Friday, August 07, 2009

4-H Livestock Auction

Two 4-H kids and their lambs, waiting for their turn to show.

The Northwest Michigan Fair opens on Sunday, with the culmination of the 4-H Livestock projects, the 4-H Livestock Auction, taking place on Thursday, August 13th. The 4-H Livestock Auction is an opportunity to purchase high quality, local, home grown animals for meat, for breeding stock, or to add to your laying flock. It is also the place to buy less mainstream meat like goat, rabbit or duck. For those who want to truly know what they are eating, the fair is an opportunity to interview the person who raised the animal, peruse feed records, compare animals, and to see who was deemed the best by expert livestock judges.

Darrel Robinson of the 4-H Livestock Council was kind enough to give me some advice about the action for first timers. 4-H kids will be showing their animals all week (see schedule here) through Wednesday, and will rated for both the quality of their animals and for showmanship (their knowledge of and handling of their animal). Wednesday evening , the eve of the auction, is a good time to walk the barns and talk with the kids about their animals. Registration for the auction is at 8 am on Thursday morning; the auction starts at 9 am. The auction proceeds one specie at a time, beginning with swine. The lineup looks something like this:
Meat Chickens
Production Chickens (layers)
Dairy Feeders
Jr. Beef
There is a free appreciation luncheon for all registered buyers at noon on auction day. Registered buyers also get free fair admission on auction day. Buyers are also publicly thanked in fair and newspaper advertising. If you are interested in bidding on an animal but can't be there for the auction, you may complete a "proxy card" which authorizes 4-H Livestock Council to bid on your behalf. Call 228-6562 to get a buyer's pass or a proxy card.

After the auction, you may choose from five different local processors, who will slaughter, butcher, vacuum pack, and freeze your meat to your specifications. The processors will have their services and prices posted at the auction. Smoking and other specialty processing is available. 4-H will transport your animal to the processor at the close of the fair. (If you wish to take your animals home instead of to a processor, this is allowed.)

Families who have purchased or shared in the purchase of a cow or pig tell me that having a whole animal in the freezer challenges them to find recipes for more than the usual cuts of meat. I've found these recipes in older cookbooks and ethnic cookbooks. Authentic ethnic cooking often requires goat, rabbit or duck, smaller animals perfect for adventuresome cooks with less freezer space.

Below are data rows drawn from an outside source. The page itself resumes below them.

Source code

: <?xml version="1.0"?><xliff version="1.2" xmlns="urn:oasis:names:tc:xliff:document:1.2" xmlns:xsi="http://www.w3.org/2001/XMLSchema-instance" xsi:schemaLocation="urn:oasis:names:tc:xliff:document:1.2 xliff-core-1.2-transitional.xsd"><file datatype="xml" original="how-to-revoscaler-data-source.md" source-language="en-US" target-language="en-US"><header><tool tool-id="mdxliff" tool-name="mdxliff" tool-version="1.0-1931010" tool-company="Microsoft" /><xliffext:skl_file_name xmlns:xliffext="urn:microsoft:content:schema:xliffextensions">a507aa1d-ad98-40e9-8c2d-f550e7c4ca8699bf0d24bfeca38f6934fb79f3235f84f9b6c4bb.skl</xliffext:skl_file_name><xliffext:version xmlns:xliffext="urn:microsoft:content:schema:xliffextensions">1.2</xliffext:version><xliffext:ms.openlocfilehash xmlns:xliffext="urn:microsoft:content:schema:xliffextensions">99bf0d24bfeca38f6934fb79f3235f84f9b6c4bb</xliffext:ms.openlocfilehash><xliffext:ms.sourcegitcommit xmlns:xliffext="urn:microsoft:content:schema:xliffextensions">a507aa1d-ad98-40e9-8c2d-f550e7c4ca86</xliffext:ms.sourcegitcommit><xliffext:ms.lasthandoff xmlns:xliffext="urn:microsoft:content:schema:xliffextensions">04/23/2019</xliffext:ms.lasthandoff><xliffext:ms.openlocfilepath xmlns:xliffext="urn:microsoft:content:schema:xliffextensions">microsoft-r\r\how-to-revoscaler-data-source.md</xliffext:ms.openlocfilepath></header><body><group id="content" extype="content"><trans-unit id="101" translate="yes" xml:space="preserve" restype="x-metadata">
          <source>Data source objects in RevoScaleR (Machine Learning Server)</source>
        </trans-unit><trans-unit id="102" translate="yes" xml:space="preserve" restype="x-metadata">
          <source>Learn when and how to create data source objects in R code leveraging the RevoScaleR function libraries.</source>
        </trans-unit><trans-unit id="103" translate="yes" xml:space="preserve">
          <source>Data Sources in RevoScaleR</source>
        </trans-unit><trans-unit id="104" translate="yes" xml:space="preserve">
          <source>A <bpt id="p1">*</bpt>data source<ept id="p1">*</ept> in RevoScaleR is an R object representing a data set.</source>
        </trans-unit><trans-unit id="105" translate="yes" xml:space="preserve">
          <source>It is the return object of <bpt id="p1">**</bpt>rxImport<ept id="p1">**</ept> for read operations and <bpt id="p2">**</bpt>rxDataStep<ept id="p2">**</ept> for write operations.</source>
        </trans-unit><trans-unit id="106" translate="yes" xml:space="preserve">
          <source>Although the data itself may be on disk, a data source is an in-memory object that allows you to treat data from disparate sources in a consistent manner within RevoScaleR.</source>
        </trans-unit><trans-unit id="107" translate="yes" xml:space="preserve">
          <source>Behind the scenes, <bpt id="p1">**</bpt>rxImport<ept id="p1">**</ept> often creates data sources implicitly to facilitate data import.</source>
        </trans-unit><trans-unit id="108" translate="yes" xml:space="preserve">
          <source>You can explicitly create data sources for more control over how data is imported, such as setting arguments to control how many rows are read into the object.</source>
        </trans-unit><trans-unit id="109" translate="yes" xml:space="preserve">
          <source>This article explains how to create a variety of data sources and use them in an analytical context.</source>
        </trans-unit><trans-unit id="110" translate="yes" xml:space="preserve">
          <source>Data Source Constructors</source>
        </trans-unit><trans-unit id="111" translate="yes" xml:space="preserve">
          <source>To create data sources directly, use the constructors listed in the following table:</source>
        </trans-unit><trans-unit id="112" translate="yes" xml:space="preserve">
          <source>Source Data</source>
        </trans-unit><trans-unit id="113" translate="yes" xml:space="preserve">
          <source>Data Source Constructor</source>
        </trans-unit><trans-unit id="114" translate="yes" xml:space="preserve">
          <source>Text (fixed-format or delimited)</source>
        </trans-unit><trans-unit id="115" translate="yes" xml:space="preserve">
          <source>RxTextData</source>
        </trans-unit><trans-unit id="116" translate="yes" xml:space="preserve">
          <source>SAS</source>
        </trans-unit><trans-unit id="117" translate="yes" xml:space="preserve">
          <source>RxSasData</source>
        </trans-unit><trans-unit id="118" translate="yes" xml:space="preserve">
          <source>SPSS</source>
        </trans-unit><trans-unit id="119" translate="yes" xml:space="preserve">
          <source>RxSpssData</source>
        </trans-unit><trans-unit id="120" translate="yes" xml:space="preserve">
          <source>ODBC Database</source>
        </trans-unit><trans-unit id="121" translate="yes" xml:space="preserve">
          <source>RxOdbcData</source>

Buying at the 4-H Livestock Auction is more than just an alternative way to buy food. Last week at the Traverse City Film Fest, I saw Food, Inc. and was inspired to hand out Livestock Auction brochures at the discussion afterward. During the film, the audience murmured and groaned during scenes of animal distress. I was more moved by descriptions of farmers' distress. The cheap meat that we see in the grocery store is made possible by a system that forces farmers to accept higher and higher levels of debt and diminishing levels of actual income. I'm not worried about the future of the factory far. -- the system is unsustainable and will crumble under its own weight -- but I'm worried that as we build more sustainable systems we will face a dearth of young people who know how to actually work with animals. Supporting 4-H through the Livestock Auction is a way to support the next generation of food producers.